It’s not possible because the PUT balance usage is controlled by the vaults independently of the invitation.
Did you try my safe_vault fork for local network? I indicated that I have raised the limit up to 5_000_000 operations per account a few days ago.
The client binaries compatible with test 17 should be compatible with it. You can even use it as a global network by filling up “SAFE Browser.crust.config” with your own IP addresses.
With the controls on accounts & rate limiter in place, would it be far more expensive to offer a significantly larger put limit on future tests & Beta?
If it wouldn’t be too expensive, it would be great to see some bigger files being handled & devs getting more data to play with!
That is being worked on and the team realise the problems with those limits. Realise that the tests are on servers being rented and there has to be a balance between limits and cost of renting datacentre storage.
There’ll soon be the ability to run your own local testnet on a LAN or single machine which will let you relax some of these limits. It should be a bit less painful to develop against that I hope.
Does anyone know if webpack can help - does it reduce the number of files?
This tweet suggests it handles images as well as JavaScript but I haven’t watched the videos yet to find out if it packs them into fewer files, and Wikipedia doesn’t say much.
It might.

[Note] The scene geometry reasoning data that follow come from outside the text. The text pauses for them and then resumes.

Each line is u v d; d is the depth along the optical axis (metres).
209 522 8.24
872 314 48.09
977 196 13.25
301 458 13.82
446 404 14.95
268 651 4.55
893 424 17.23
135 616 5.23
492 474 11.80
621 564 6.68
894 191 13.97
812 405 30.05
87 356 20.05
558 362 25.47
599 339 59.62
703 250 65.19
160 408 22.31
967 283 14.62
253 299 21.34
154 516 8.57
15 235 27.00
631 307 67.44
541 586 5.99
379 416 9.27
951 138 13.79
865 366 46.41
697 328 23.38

I was wondering why there are so many files?
@whiteoutmashups is it one page, you’re trying to put up or many? A lot of images/fonts etc?

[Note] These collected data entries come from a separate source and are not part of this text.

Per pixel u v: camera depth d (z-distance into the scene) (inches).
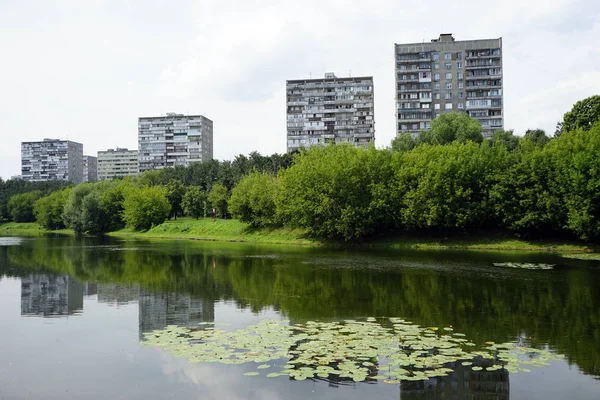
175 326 763.4
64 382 537.0
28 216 5585.6
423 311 858.1
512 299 959.6
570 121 2910.9
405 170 2347.4
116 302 979.3
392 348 622.8
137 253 2058.3
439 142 3260.3
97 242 2883.9
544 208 2030.0
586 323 765.3
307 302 951.0
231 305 930.7
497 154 2313.0
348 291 1066.1
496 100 4576.8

webpack certainly helps (and is great), and enables easy development with hot reloading (where you don’t even need to refresh the page).
and as @Joseph_Meagher notes, it bundles everything into one file (or many… as you configure it).
All of which is cool, and might help reduce the total number of files here. But the real benefit will come with local testnets to develop against, then there’s no need to worry about PUTs for testing. (And you can optimise your build for the real network after you know you have something worth optimising)
The datamap of a file is not be stored directly in the directory object anymore, but is stored as a name pointing to an immutable data in the network.
If what I computed in this post is true, creation or update of a small file (less than 3KB) costs 2 units from the put balance. For a medium file (between 3KB and 3MB) the cost is 5 units. This means we are very far from 1 unit = 1MB.
In the light of these figures you could compute the cost of your files. Maybe this could explain what you observe.